The Client class allows you to run inferences simply to any model that accepts JSON-formatted inputs as a dictionary, and provides you with all JSON-formatted outputs as a dictionary. The Client class also supports the Chat Completions API and provides easy access to a set of highly optimized text models on OctoAI.

This guide will walk you through how to select your model of interest, how to call highly optimized text models on OctoAI using the Chat Completions API, and how to use the responses in both streaming and regular modes.

Requirements

  • Please create an OctoAI API token if you don’t have one already.
  • Please also verify you’ve completed Python SDK Installation & Setup.
    • If you use the OCTOAI_TOKEN envvar for your token, you can instantiate the OctoAI client with client = Client() after importing the octoai package.

Supported Models

The Client().chat.completions.create() method described in the next section requires a model= argument. The following snippet shows you how to get a list of supported models.

Python
>>> import octoai
>>> octoai.chat.get_model_list()

The list of available models is also detailed in the API reference. You can specify the model= argument either as a string or as a octoai.chat.TextModel enum instance, such as TextModel.LLAMA2_70B.

Text Generation

The following snippet shows you how to use the Chat Completions API to generate text using Llama2.

Python
import json

from octoai.chat import TextModel
from octoai.client import Client

client = Client()
completion = client.chat.completions.create(
    model=TextModel.LLAMA_2_70B_CHAT,
    messages=[
        {
            "role": "system",
            "content": "Below is an instruction that describes a task. Write a response that appropriately completes the request.",
        },
        {"role": "user", "content": "Write a blog about Seattle"},
    ],
    max_tokens=150,
)

print(json.dumps(completion.dict(), indent=2))

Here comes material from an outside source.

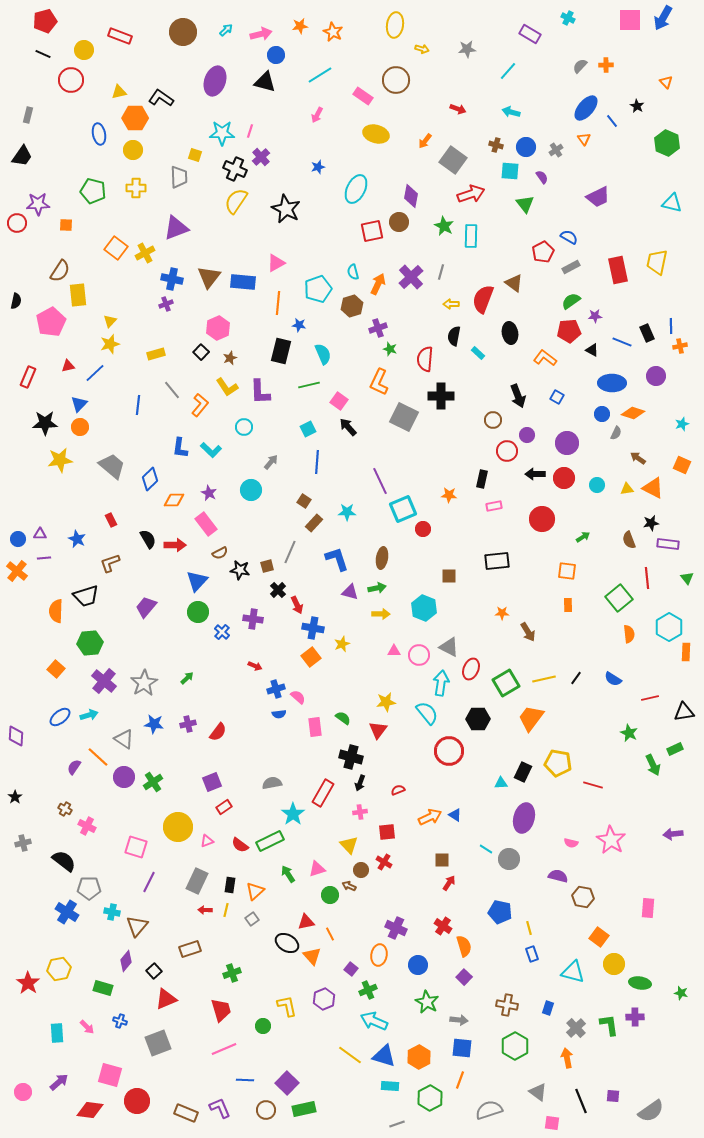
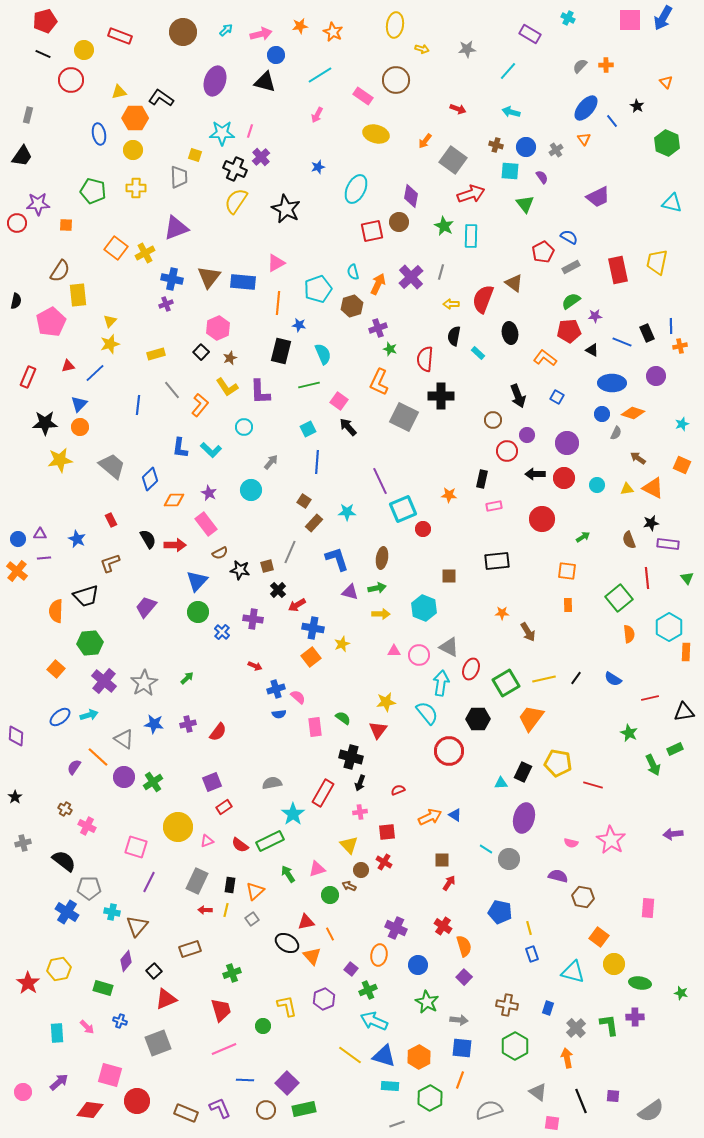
red arrow at (297, 605): rotated 84 degrees clockwise
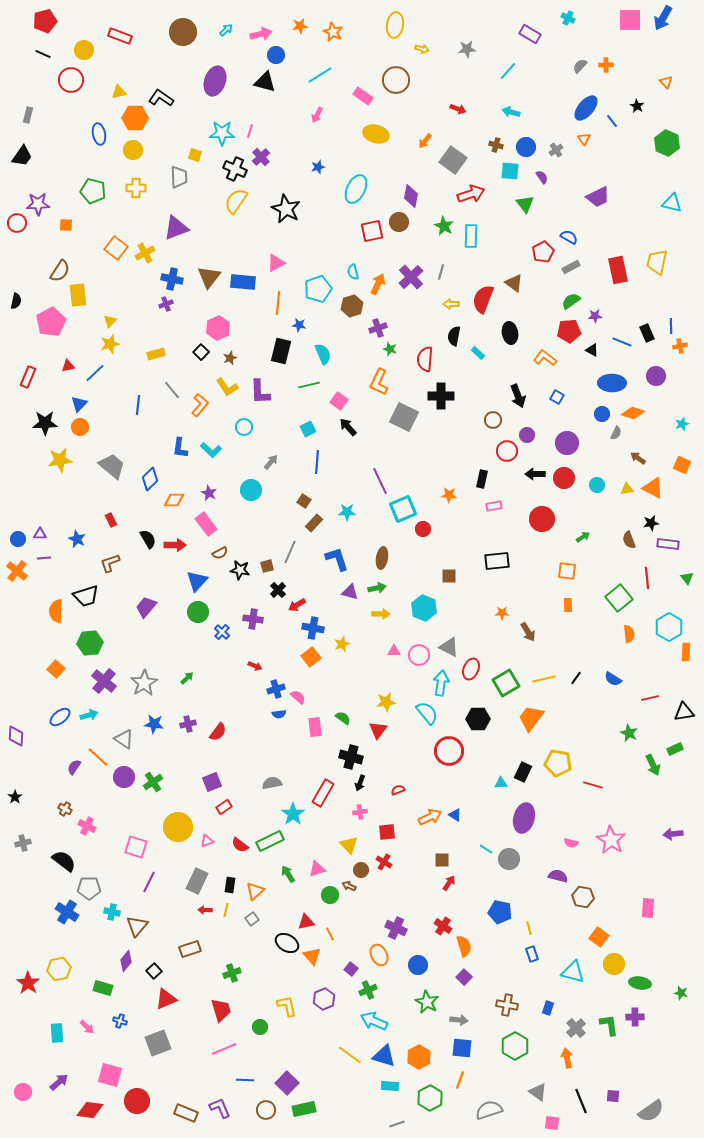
orange ellipse at (379, 955): rotated 35 degrees counterclockwise
green circle at (263, 1026): moved 3 px left, 1 px down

The response is of type octoai.chat.ChatCompletion. If you print the response from this call as in the example above, it looks similar to the following:

{
  "id": "cmpl-8ea213aece0747aca6d0608b02b57196",
  "choices": [
    {
      "index": 0,
      "message": {
        "role": "assistant",
        "content": "Founded in 1921, Seattle is the mother city of Pacific Northwest. Seattle is the densely populated second-largest city in the state of Washington along with Portland. A small city at heart, Seattle has transformed itself from a small manufacturing town to the contemporary Pacific Northwest hub to its east. The city's charm and frequent unpredictability draw tourists and residents alike. Here are my favorite things about Seattle.\n* Seattle has a low crime rate and high quality of life.\n* Seattle has rich history which included the building of the first Pacific Northwest harbor and the development of the Puget Sound irrigation system. Seattle is also home to legendary firm Boeing.\n",
        "function_call": null
      },
      "delta": null,
      "finish_reason": "length"
    }
  ],
  "created": 5399,
  "model": "llama2-70b",
  "object": "chat.completion",
  "system_fingerprint": null,
  "usage": {
    "completion_tokens": 150,
    "prompt_tokens": 571,
    "total_tokens": 721
  }
}

Note that billing is based upon “prompt tokens” and “completion tokens” above. View prices on our pricing page.

Streaming Responses

The following snippet shows you how to obtain the model’s response incrementally as it is generated using streaming (using stream=True).

Python
from octoai.chat import TextModel
from octoai.client import Client

client = Client()
for completion in client.chat.completions.create(
    model=TextModel.LLAMA_2_70B_CHAT,
    messages=[
        {
            "role": "system",
            "content": "Below is an instruction that describes a task. Write a response that appropriately completes the request.",
        },
        {"role": "user", "content": "Write a blog about Seattle"},
    ],
    max_tokens=150,
    stream=True,
):
  print(completion.choices[0].delta.content, end='', flush=True)

When using streaming mode, the response is of type Iterable[ChatCompletion]. To read each incremental response from the model, you can use a for loop over the returned object. The example above prints each incremental response as it arrives, and they accumulate to form the entire response in the output as the model prediction progresses.

Additional Parameters

To learn about the additional parameters supported by the Client().chat.completions.create() method, see the API reference.